Without a correct write key, the user is granted read-only access.

Read access

Users can restrict read access by using a passphrase. The system knows that a file has a read access restriction if the file's metadata has a non-empty readkey field or the first parent folder that has a readkey field is non-empty. That key overrides the write key; the writekey field becomes useless.

The readkey works similarly to how the writekey works, except that it won't give read-only access if the supplied password doesn't match the stored scrypt hash. Accessing those files either requires a readkey or an Authorization HTTP header, the latter of which is made easier by the fact that sending an incorrect key causes serving this page through WWW-Authenticate.

Also, the files are all encrypted using the standard scrypt system. They are decrypted and stored in memory while editing.

Note that this means that users have to wait for the file to be decrypted before they can start editing it.

User-Space File System

Create a proper distributed file system, using a flexible protocol over a secure websocket connection. We should have two main frames: content and delta. Think of them as I-frames and P-frames in video encoding.
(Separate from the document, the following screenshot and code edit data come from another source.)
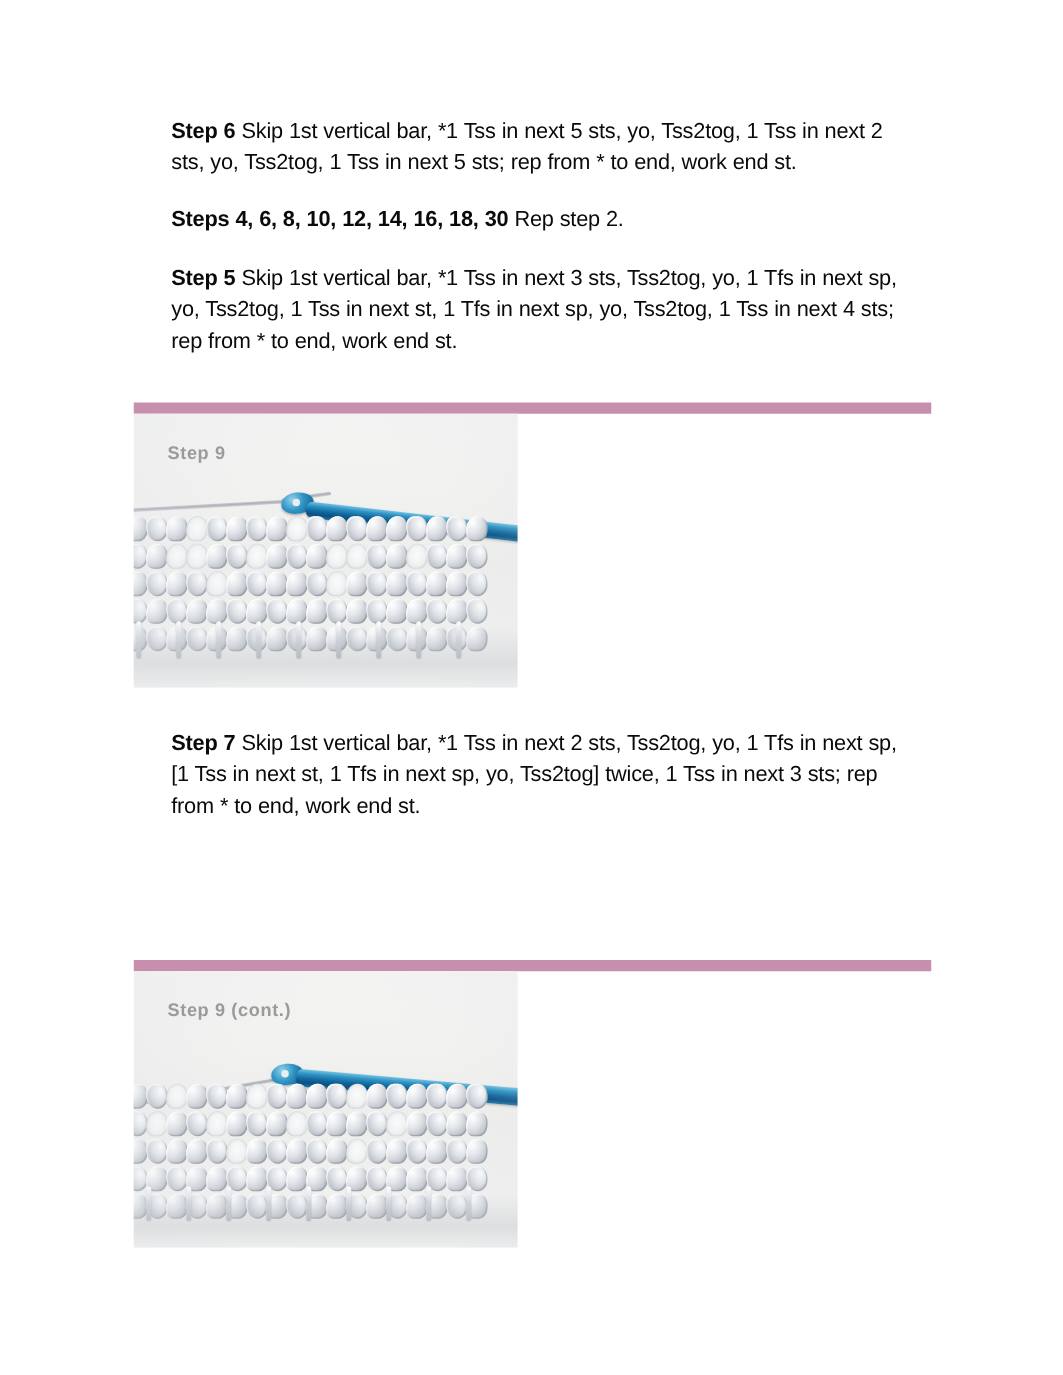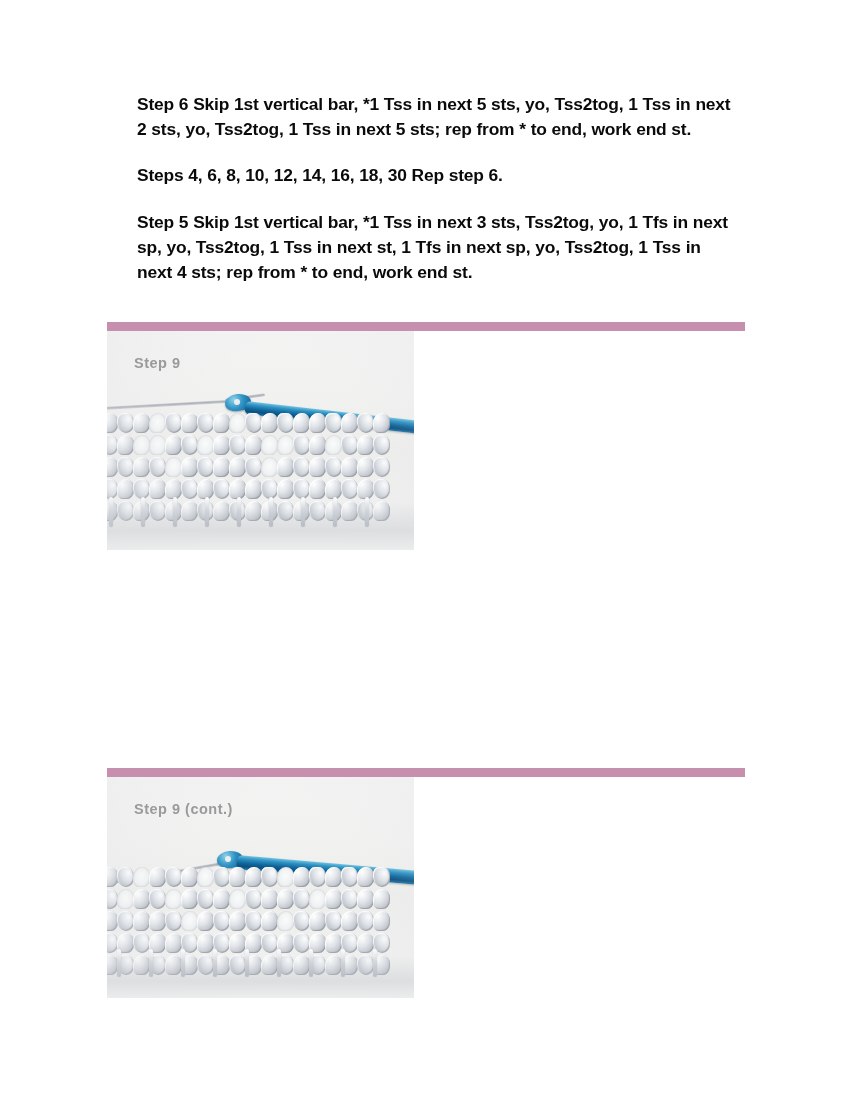"Skip 1st vertical bar, *1" .instruction .body-text { font-weight: bold -> normal }
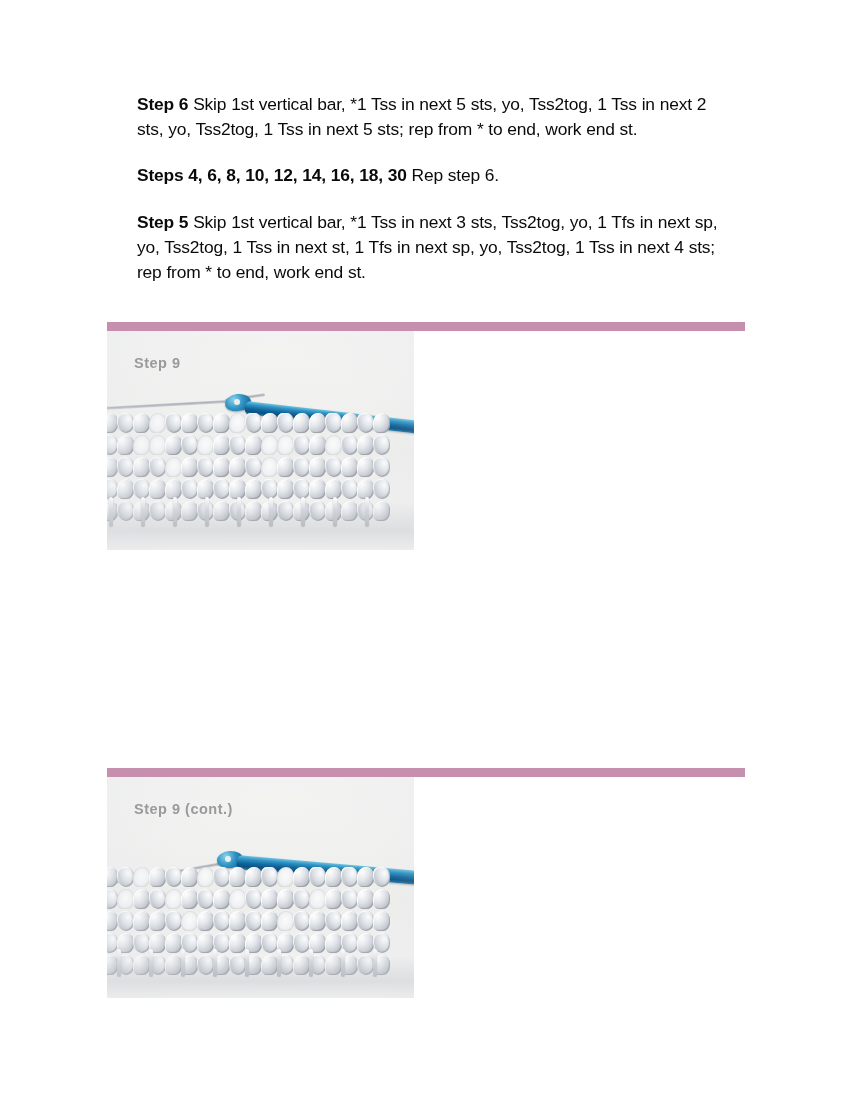"Rep step 6." span.body-text { text: 6 -> 2 }
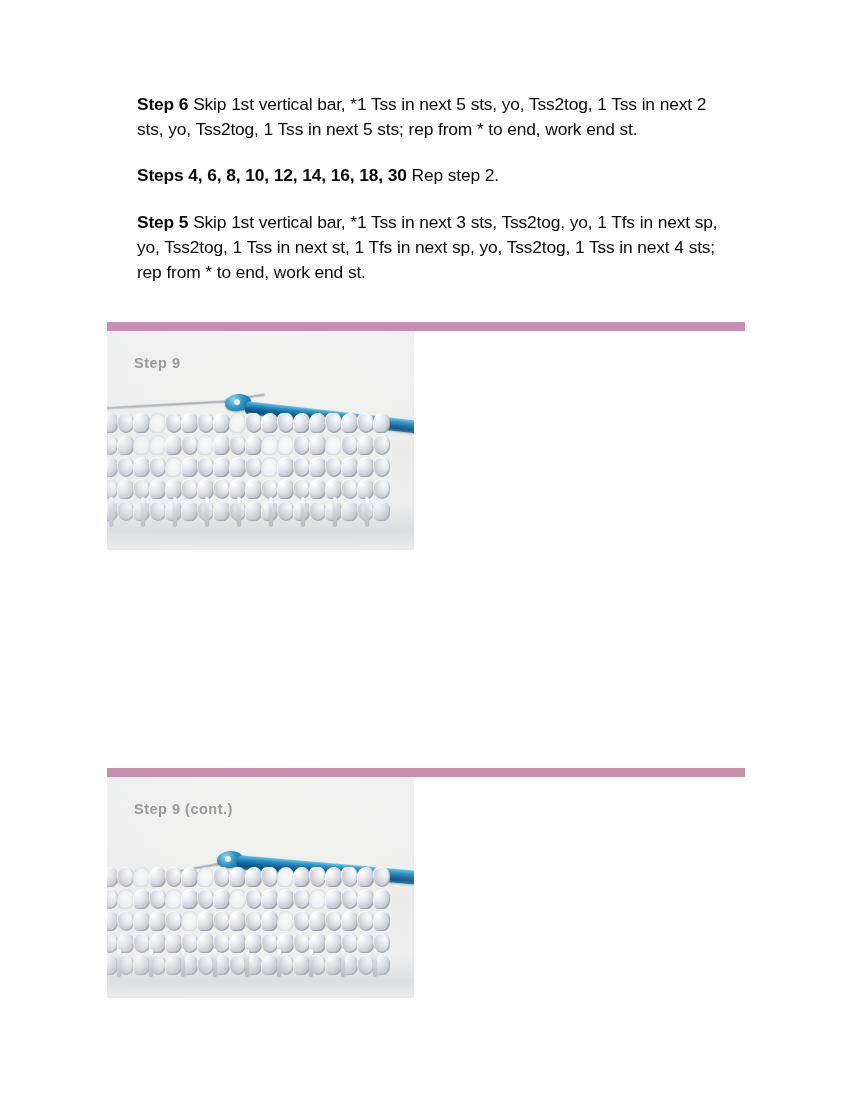"Step 7 Skip 1st vertical" p.instruction { html: none -> <p> <span>Step 7</span><span> Skip 1st vertical bar, *1 Tss in next 2 sts, Tss2tog, yo, 1 Tfs in next sp, [1 Tss in next st, 1 Tfs in next sp, yo, Tss2tog] twice, 1 Tss in next 3 sts; rep from * to end, work end st.</span> </p> }
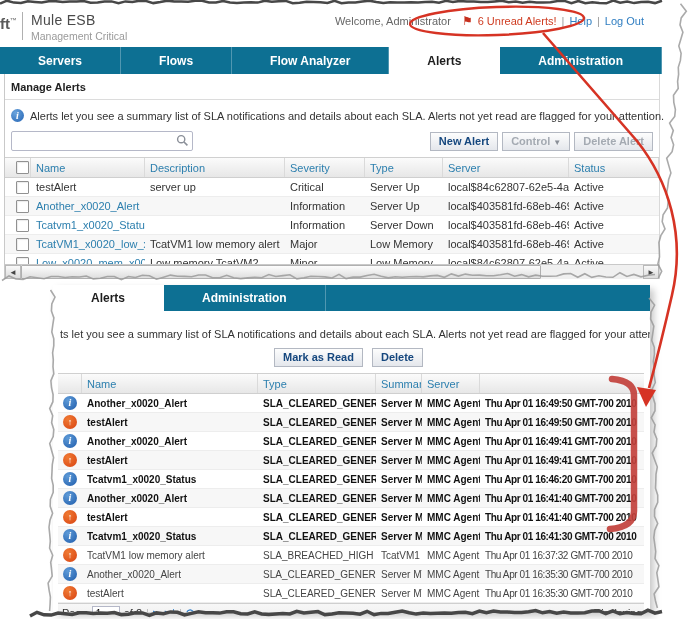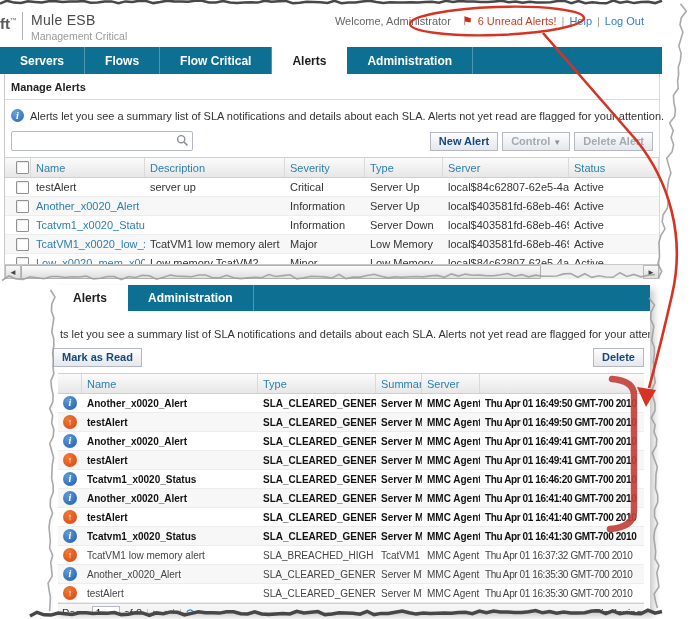"Servers" .tab { padding: 0 20px -> 0 38px }
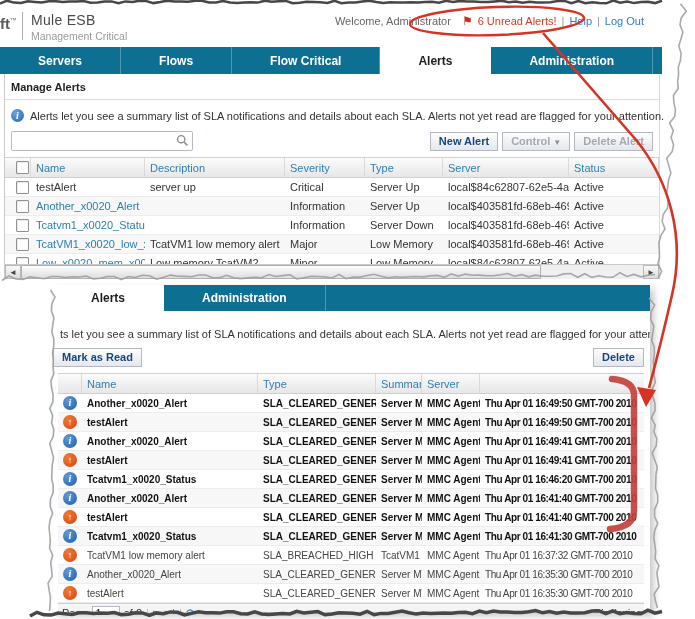"Flow Critical" div.tab { text: Critical -> Analyzer }
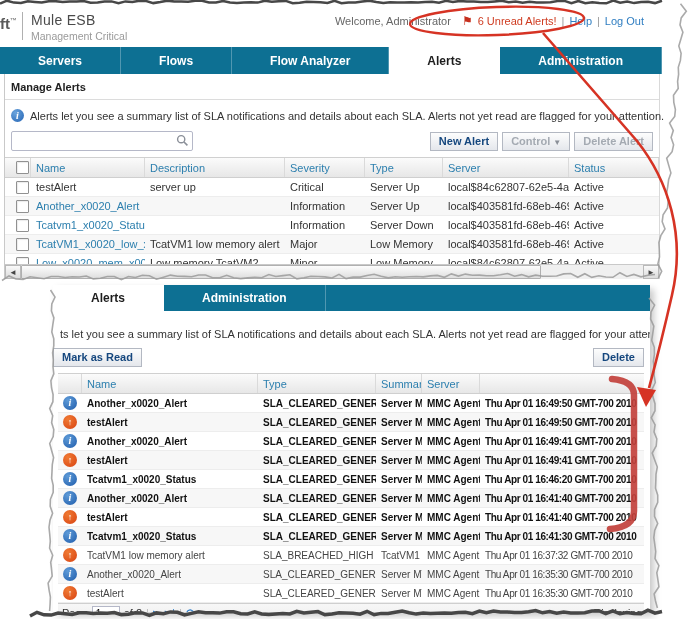"Mark as Read" .p2-btnrow { justify-content: space-between -> center }
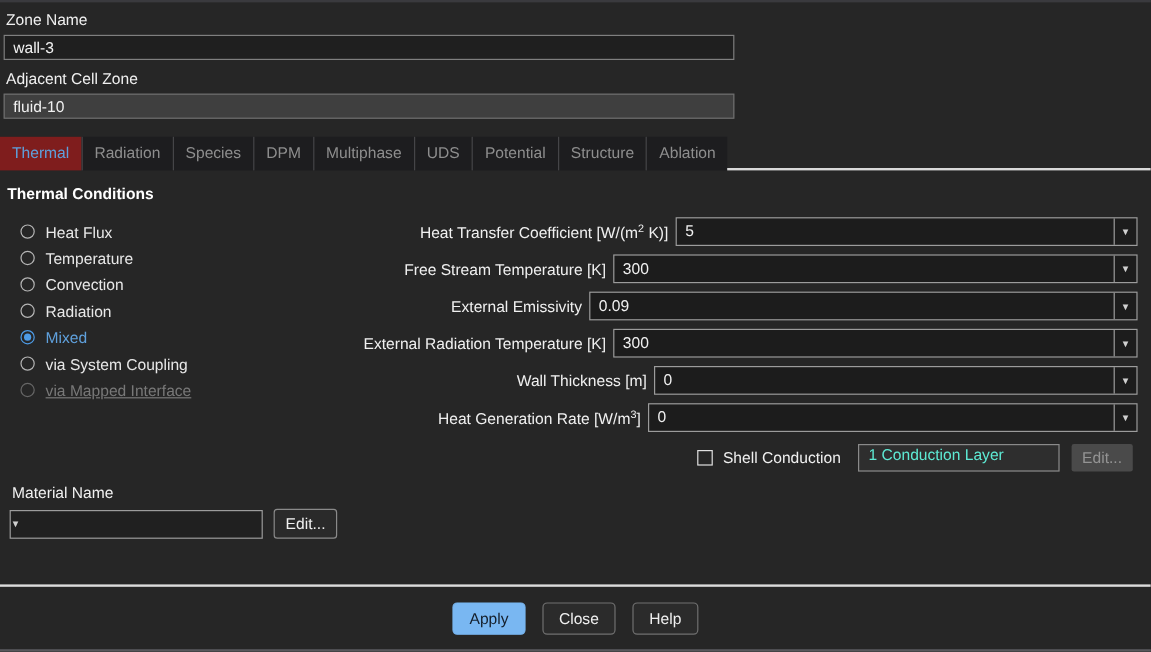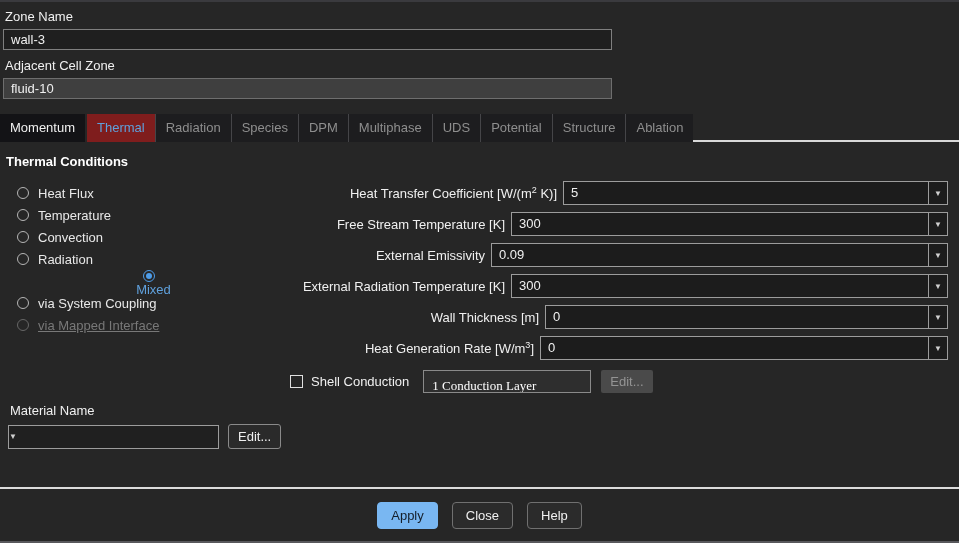"Momentum" div.tab { html: <div>Momentum</div> -> none }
We should construct a user-space filesystem through FUSE. Make metadata work fast (load it all up in memory at startup?) and more flexible (use the SET file format instead?) so that we can actually annotate the metadata with comments. Of course, we would prettify it on every disk write.

Fork/Join

Allow a user to fork a file. That FS-level operation forces the system to keep track of all changes made to that file. Once done, the user can join back to the origin file. The system should prevent conflicts from ever happening (which is theoretically possible).